[Opening Records for the exercise section]

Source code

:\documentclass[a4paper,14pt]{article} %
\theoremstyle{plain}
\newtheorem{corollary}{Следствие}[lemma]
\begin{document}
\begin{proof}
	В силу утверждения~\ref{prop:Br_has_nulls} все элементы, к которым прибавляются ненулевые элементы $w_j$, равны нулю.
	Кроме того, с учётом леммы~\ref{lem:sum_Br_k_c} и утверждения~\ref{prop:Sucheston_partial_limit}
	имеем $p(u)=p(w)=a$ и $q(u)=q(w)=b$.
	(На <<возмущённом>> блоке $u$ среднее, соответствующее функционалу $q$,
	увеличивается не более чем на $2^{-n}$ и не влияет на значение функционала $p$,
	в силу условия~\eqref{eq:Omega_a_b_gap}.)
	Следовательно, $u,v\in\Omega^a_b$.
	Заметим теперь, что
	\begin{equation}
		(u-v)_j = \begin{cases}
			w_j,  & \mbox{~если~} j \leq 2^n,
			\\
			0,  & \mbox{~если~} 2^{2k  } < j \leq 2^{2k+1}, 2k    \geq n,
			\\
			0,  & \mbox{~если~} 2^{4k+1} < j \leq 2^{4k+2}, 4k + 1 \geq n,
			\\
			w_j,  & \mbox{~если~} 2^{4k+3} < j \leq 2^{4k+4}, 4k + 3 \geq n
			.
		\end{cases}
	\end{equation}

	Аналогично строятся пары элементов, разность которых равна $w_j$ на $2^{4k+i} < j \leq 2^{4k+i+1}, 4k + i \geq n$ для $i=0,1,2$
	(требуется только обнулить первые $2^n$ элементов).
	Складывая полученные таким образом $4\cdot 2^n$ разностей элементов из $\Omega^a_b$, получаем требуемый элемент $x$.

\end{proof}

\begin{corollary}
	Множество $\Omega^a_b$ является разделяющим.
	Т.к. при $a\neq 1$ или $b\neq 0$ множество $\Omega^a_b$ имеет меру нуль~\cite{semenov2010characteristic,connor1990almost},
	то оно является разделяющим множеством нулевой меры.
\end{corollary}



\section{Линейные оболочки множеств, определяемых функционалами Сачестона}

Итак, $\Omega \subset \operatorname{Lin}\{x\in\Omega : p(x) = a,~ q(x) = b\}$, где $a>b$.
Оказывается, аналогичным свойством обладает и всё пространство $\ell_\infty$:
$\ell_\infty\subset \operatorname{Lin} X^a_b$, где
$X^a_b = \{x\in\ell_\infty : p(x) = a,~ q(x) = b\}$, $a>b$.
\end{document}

[Closing Records for the exercise section]

Directions for this task: Every line in the data that holds the string "operatorname" should be returned.

Your solution:
Итак, $\Omega \subset \operatorname{Lin}\{x\in\Omega : p(x) = a,~ q(x) = b\}$, где $a>b$.
$\ell_\infty\subset \operatorname{Lin} X^a_b$, где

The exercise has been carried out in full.